* _Tasks to carry out_:
1: In the passage on effort and importance, why did the writer's wife find the accountant story hilarious? Answer in one to three sentences.
2: According to the passage on effort and importance, by how much had seven years of entering dollars only thrown off the bank balance?
3: Copy the stretch of the passage on effort and importance from "I am amazed" through "to our finances.", word for word.

* _Reading passage_:
I am amazed when I consider the amount of effort and emphasis I have put on some things that turned out to trivial. In a recent Reader's Digest story, an accountant was horrified to find that his wife, who had been paying the bills, had been rounding off all the check entries to the nearest dollar. After spending untold hours trying to correct her method, the accountant found that seven years of entering dollars only had thrown off the bank balance by a total of 16 cents! I thought that quite amusing; my wife found it hilarious, at least partly because she could see some correlation to periods of my own intensity relating to our finances.

It's Relative
It's not that we can point to one or two things as important and ignore all the rest. Various issues arise that demand our attention, even if only briefly. In fact, there are few things that could be considered universally unimportant, even though they may be of no interest to me whatsoever. As I thought about this subject, however, it occurred to me that the issue is not the absolute importance of things, but how they relate to others. No one would deny the importance of keeping track of your bank balance, but what effort is warranted to ascertain the specific amount of a check written seven years ago?

* _Supplied material_:

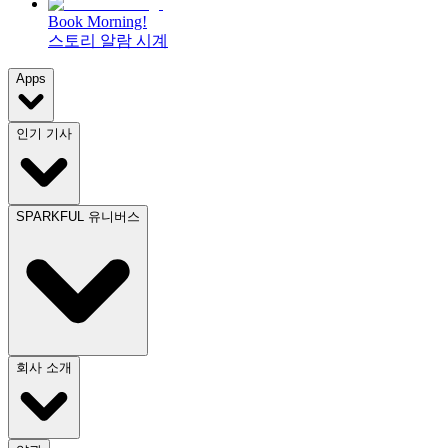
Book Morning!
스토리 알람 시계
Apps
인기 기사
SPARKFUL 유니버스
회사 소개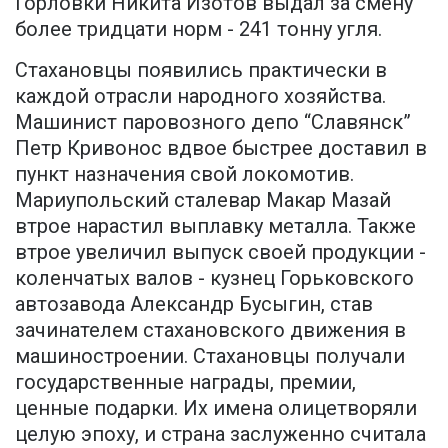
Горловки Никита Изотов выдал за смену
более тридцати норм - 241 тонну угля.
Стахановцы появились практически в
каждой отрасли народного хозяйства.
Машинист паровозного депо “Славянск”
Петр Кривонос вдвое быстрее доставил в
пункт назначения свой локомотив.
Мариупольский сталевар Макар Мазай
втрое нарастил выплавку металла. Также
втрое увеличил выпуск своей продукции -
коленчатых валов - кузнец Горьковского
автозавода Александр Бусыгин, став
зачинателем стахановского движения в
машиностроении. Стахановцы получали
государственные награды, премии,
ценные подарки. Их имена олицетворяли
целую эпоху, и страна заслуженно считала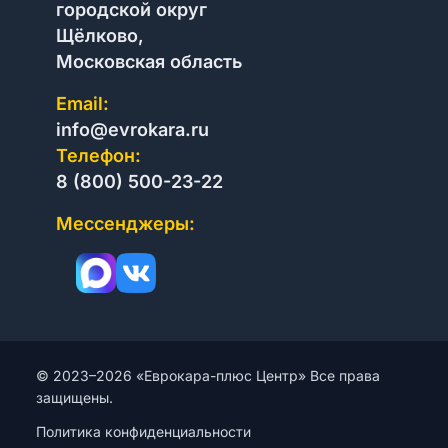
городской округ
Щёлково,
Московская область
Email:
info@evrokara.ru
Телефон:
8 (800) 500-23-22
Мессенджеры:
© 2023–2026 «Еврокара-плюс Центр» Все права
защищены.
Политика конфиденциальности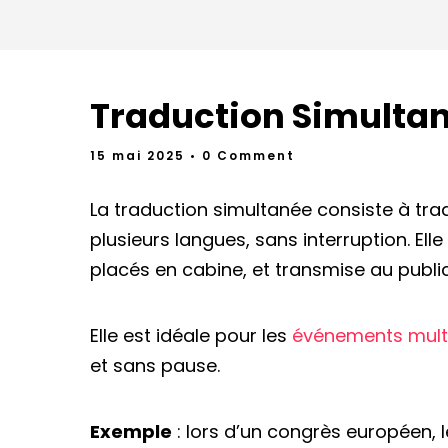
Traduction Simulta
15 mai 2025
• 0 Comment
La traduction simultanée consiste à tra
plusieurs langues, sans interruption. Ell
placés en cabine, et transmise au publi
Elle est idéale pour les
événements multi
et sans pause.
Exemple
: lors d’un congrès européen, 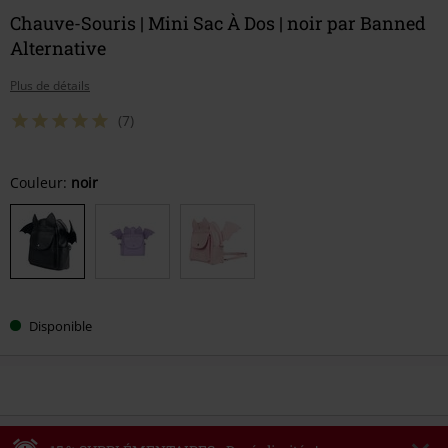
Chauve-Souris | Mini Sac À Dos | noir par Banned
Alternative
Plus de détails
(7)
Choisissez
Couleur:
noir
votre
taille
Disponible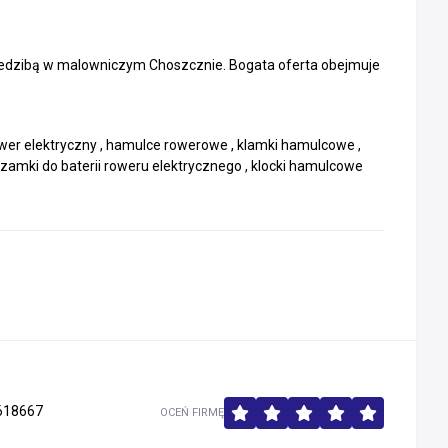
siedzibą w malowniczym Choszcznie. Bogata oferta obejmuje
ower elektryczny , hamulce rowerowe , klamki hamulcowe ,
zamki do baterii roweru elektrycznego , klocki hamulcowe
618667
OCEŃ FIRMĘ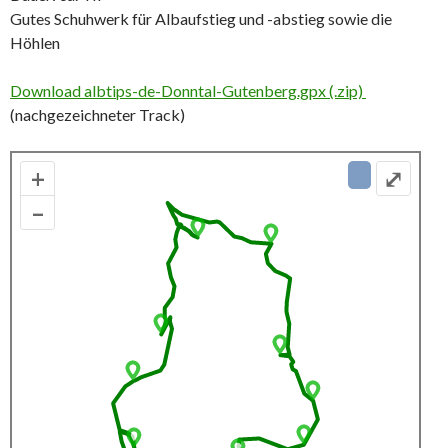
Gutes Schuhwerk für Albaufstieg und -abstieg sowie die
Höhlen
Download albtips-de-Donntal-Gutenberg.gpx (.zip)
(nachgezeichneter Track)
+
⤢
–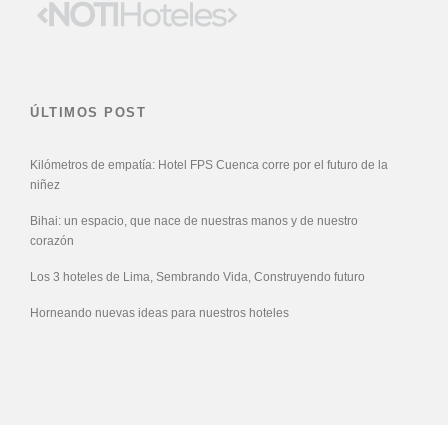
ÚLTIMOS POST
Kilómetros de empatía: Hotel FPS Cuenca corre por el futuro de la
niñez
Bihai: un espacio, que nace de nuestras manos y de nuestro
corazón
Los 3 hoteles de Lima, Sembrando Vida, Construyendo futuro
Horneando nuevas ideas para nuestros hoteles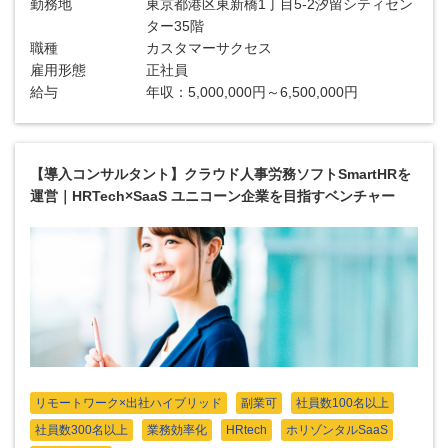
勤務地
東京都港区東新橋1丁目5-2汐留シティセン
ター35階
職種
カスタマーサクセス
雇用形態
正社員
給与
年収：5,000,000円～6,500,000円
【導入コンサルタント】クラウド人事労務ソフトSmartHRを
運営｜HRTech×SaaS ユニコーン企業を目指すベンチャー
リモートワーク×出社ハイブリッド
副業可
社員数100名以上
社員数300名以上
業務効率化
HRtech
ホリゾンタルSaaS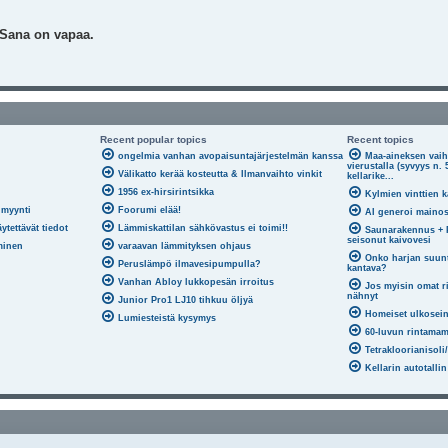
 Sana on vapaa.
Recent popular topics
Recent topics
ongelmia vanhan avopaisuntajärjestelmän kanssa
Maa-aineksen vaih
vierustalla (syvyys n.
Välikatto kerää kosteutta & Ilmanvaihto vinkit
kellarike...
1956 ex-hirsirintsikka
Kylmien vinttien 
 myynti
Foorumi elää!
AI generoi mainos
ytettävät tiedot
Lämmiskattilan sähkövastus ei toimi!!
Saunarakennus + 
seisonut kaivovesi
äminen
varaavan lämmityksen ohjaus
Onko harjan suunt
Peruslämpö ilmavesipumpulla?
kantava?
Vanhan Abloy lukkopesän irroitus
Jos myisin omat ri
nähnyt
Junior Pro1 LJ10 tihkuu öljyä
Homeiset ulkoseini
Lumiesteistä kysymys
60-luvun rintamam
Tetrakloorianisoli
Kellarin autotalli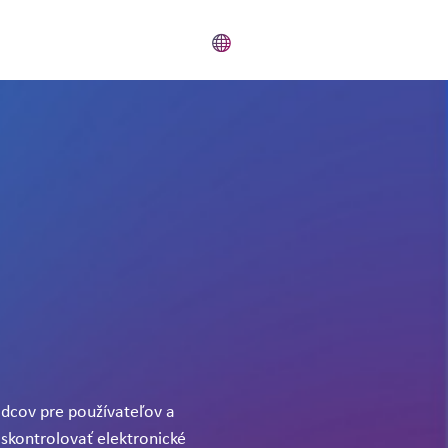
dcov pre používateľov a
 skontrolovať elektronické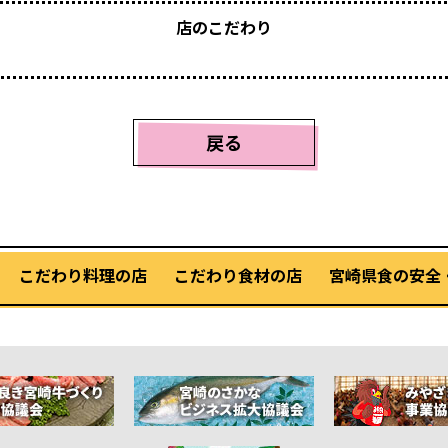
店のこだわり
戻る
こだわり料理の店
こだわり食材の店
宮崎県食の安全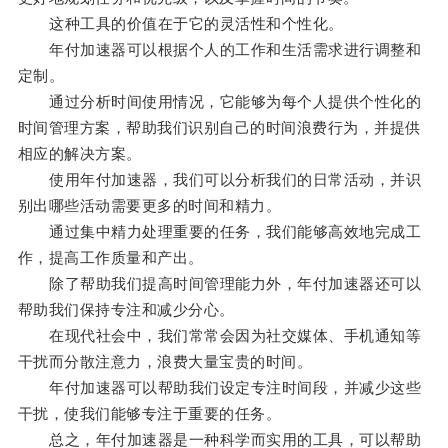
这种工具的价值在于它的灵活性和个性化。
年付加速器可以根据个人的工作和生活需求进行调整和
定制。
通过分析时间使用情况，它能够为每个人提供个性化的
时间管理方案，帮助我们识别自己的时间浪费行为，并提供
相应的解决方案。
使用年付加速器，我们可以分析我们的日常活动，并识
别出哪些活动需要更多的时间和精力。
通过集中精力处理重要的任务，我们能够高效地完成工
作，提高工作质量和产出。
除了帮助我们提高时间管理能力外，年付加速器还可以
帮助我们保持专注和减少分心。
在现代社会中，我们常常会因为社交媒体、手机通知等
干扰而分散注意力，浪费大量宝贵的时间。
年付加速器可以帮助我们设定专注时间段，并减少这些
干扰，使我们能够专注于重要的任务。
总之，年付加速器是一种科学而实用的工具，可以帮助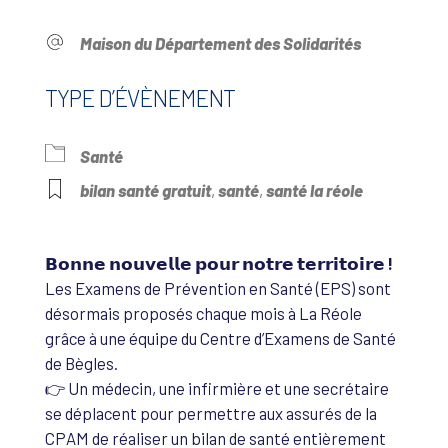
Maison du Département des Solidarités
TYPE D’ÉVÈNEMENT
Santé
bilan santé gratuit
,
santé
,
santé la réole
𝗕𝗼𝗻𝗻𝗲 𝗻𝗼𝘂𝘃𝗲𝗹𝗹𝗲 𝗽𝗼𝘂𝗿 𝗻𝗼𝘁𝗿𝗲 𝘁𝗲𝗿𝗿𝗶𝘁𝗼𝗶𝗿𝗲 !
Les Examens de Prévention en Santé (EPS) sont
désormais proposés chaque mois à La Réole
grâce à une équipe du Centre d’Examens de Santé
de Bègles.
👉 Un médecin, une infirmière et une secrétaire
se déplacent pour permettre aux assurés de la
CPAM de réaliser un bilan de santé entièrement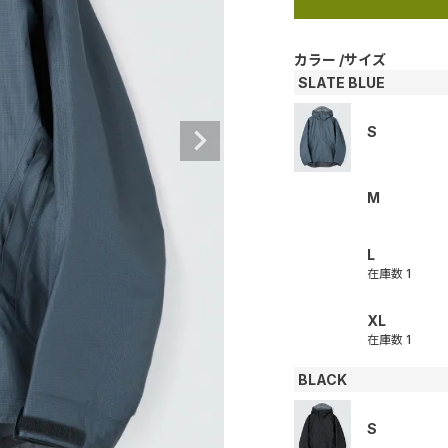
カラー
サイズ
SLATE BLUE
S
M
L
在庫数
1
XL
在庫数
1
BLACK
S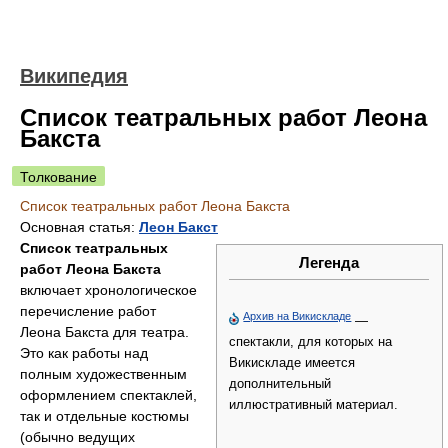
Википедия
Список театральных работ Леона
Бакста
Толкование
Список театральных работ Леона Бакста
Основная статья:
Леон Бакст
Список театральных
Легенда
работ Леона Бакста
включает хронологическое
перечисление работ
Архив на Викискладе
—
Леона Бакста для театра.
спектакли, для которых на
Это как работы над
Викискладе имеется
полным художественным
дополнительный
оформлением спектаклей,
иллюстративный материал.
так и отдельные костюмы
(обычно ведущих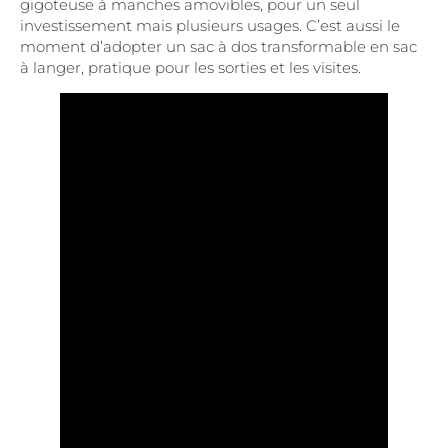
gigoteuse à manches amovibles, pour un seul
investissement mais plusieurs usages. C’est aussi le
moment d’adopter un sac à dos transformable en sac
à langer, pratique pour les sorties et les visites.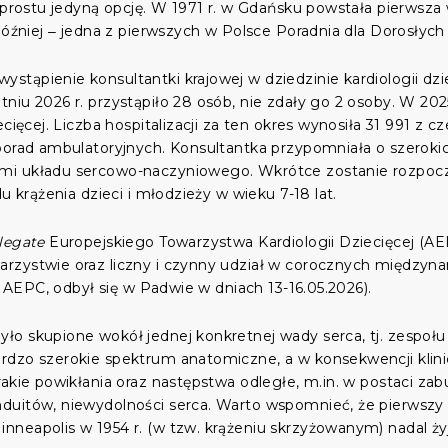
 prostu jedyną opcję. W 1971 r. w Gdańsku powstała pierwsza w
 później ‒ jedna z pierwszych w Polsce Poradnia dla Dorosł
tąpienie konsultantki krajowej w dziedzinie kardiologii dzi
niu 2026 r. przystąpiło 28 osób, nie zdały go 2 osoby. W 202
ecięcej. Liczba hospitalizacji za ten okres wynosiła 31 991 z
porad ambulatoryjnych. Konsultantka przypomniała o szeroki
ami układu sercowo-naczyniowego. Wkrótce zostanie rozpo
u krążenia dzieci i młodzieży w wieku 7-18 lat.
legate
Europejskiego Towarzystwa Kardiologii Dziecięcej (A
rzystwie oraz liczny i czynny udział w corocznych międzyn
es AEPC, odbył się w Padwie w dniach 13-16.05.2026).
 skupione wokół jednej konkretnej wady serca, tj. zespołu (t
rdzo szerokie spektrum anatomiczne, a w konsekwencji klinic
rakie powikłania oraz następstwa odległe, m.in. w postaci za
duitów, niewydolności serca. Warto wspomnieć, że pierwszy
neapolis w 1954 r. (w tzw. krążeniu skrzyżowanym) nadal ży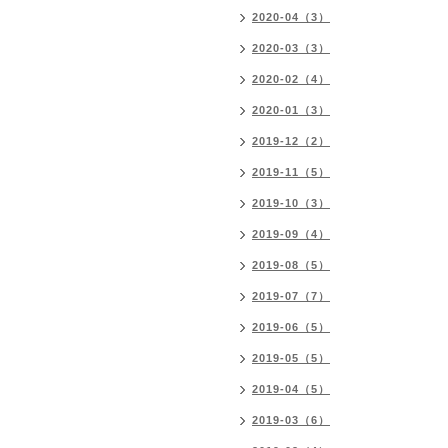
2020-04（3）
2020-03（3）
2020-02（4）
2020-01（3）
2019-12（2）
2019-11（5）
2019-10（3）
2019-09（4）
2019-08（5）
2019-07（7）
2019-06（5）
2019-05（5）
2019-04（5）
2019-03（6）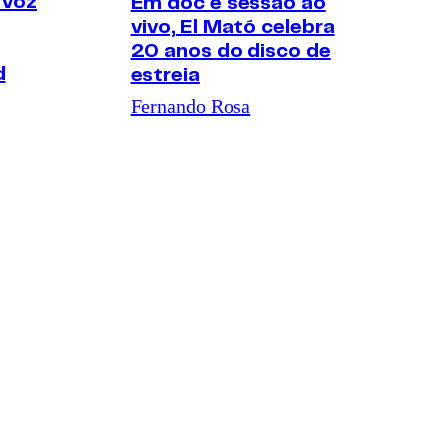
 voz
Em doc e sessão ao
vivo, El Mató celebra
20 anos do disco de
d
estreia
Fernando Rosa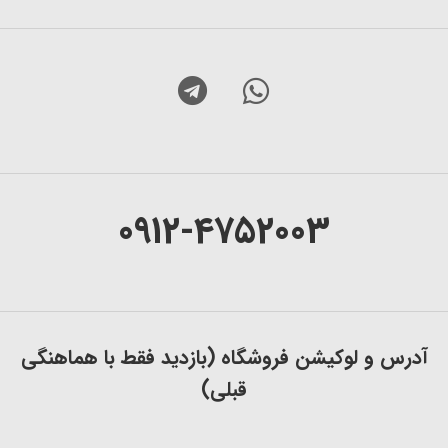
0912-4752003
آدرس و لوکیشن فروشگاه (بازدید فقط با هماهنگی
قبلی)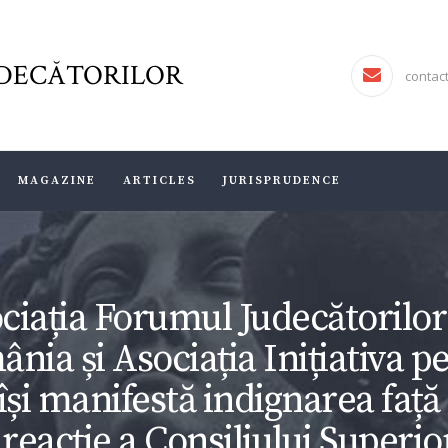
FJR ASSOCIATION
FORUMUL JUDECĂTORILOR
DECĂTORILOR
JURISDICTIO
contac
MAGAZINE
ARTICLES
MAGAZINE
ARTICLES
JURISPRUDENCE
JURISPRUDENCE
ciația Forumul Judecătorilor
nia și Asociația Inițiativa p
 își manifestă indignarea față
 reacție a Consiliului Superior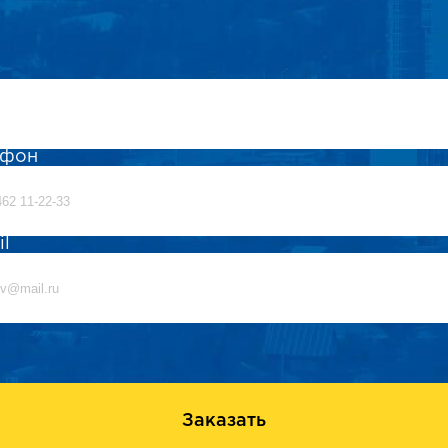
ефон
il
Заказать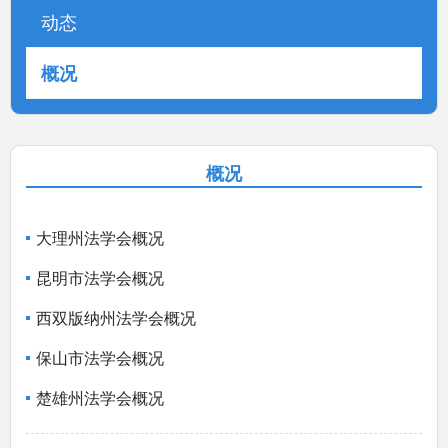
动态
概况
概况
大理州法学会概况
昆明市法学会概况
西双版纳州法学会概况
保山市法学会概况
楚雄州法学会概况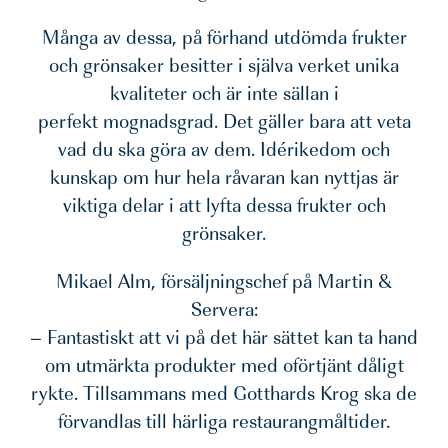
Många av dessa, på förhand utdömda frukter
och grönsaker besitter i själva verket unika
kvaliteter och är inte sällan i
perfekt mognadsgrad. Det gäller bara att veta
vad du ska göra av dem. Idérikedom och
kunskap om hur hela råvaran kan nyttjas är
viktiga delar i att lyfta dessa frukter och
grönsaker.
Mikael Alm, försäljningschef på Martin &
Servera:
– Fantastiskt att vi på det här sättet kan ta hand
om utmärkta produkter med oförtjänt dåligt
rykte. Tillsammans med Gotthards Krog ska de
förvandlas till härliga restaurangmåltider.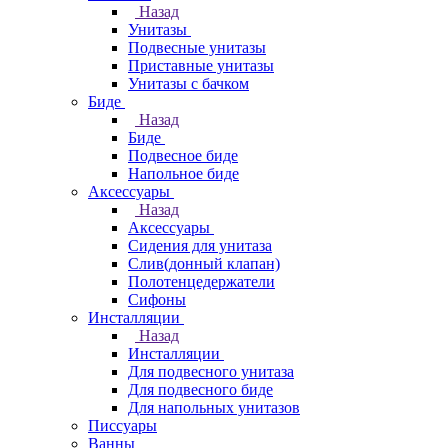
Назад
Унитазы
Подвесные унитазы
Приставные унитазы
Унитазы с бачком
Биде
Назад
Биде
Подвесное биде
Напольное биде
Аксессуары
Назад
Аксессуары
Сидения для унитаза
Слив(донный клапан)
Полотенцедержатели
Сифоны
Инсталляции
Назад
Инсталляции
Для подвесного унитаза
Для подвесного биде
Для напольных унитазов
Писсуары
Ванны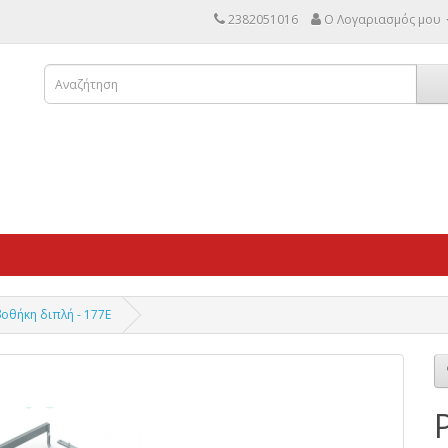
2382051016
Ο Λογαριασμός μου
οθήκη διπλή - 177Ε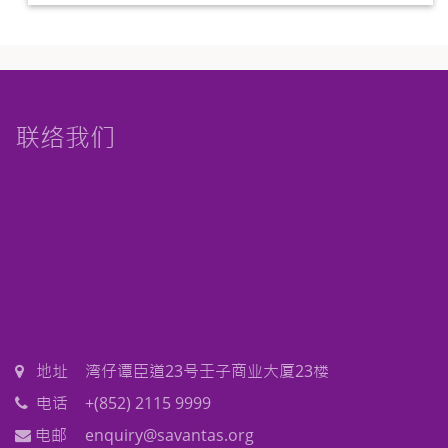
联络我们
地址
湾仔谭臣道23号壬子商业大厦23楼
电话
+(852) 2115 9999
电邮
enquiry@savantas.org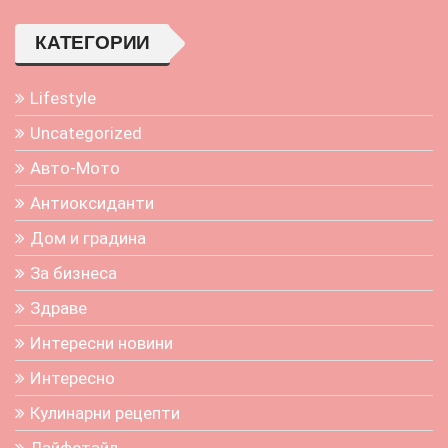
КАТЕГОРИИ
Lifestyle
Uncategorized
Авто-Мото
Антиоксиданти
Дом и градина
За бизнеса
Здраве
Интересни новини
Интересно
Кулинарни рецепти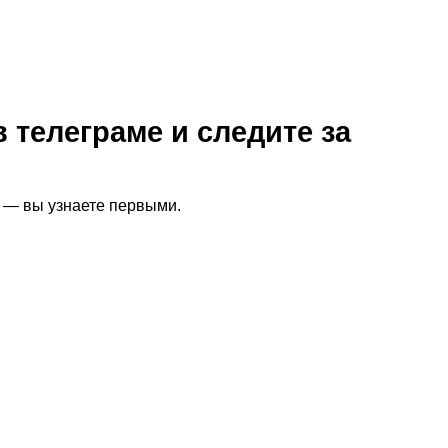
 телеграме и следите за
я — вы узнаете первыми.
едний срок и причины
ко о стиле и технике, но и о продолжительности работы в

* _Exercise responses_:
1: She found it hilarious at least partly because she could see some correlation to periods of the writer's own intensity about their finances.

2: By a total of 16 cents.

3:
I am amazed when I consider the amount of effort and emphasis I have put on some things that turned out to trivial. In a recent Reader's Digest story, an accountant was horrified to find that his wife, who had been paying the bills, had been rounding off all the check entries to the nearest dollar. After spending untold hours trying to correct her method, the accountant found that seven years of entering dollars only had thrown off the bank balance by a total of 16 cents! I thought that quite amusing; my wife found it hilarious, at least partly because she could see some correlation to periods of my own intensity relating to our finances.